Patients who need blood transfusion currently rely on donors to provide them with life-saving blood but this practice may end sometime in the future as a team of British scientists now report of being able to produce human blood, a breakthrough that would make it possible to literally manufacture blood in the future.
Scottish National Blood Transfusion Service medical director Marc Turner and his colleagues reported that they were able to create red blood cells that can be used for transfusions in humans as the artificial blood meets the quality and safety standards for human transfusion.
Turner has come up with a process to manufacture red blood cells using induced pluripotent stem (iPS) cells, adult cells that have been genetically engineered into stem cell-like state. The iPS cells are cultured to turn into mature red blood cells, which are then separated from the immature cells ready for transfusion. Turner's research team has so far reached an efficiency of up to 50 percent of the stem cell turning into red blood cells, a process that takes about one month.
A trial believed to involve the treatment of three patients with thalassemia, a red blood cell disorder that requires regular transfusions, is already planned for 2016. The subjects will received around 5ml of the man-made blood and will be monitored for bad reaction. The trial may seem risky but Turner assured that the cells are safe and there are processes for removing the cells.

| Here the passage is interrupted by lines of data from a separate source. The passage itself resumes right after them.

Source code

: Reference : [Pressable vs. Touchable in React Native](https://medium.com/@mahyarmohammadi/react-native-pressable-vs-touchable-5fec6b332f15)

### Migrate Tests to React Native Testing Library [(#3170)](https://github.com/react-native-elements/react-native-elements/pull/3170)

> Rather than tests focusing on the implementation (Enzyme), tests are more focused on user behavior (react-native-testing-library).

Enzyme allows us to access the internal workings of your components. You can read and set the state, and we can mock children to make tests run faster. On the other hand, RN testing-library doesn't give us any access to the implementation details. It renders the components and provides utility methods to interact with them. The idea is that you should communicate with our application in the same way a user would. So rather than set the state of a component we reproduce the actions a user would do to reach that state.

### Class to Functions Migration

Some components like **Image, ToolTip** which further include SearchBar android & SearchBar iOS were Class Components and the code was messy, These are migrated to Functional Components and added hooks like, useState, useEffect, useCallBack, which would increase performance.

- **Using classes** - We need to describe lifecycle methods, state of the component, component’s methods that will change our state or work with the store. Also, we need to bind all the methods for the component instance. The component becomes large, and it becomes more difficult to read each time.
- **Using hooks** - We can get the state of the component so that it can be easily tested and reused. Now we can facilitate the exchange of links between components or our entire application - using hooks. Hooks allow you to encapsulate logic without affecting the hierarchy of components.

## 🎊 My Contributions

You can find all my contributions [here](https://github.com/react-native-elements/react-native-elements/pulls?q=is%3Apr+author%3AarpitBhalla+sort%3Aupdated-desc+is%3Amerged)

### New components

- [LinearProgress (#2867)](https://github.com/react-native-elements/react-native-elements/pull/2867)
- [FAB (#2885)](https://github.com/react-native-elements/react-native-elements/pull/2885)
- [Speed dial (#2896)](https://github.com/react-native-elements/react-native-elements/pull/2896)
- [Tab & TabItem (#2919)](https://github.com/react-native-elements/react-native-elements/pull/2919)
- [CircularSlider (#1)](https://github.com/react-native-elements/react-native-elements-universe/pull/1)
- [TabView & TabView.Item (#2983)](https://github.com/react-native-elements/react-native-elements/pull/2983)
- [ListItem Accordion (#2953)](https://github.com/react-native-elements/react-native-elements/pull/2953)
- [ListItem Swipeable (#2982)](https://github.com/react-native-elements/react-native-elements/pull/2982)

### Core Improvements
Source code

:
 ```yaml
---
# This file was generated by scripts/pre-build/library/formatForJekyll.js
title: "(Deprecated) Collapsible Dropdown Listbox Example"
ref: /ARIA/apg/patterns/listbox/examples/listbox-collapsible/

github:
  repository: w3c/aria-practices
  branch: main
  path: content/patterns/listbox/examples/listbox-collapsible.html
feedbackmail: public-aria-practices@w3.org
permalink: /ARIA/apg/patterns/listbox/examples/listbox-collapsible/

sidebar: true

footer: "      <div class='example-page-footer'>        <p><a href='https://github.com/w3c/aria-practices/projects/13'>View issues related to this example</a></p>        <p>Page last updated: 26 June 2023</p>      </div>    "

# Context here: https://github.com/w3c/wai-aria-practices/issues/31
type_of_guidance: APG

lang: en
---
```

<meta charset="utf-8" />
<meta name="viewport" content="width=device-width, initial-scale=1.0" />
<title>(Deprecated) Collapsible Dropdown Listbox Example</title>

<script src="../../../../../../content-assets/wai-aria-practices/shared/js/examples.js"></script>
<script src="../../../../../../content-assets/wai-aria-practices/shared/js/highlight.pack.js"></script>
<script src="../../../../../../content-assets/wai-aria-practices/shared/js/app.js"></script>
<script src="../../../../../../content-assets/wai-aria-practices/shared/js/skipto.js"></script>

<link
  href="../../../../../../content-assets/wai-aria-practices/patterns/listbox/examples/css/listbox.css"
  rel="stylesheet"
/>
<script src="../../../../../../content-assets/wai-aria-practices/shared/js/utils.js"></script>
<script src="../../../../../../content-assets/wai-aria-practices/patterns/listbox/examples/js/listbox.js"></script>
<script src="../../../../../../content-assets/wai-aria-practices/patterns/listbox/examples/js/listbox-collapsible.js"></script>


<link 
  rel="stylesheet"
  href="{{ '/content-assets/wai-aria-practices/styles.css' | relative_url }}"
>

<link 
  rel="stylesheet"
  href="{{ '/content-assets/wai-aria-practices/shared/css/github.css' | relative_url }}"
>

Turner has likewise acknowledged that a similar research has already been conducted elsewhere. A scientist in Transylvania, for instance, has already produced an artificial blood that worked on mice but the blood wasn't ready yet for use on humans. Turner said that if the 2016 trial pushes through, it would be the first time that somebody conducts a transfusion of artificial blood in humans.
"Although similar research has been conducted elsewhere, this is the first time anybody has manufactured blood to the appropriate quality and safety standards for transfusion into a human being," Turner said.
Turner's blood-making process could theoretically provide an unlimited supply of disease-free type-O blood. Turner is however cautious that people will no longer donate blood as the artificial blood will not yet likely be available in the near future.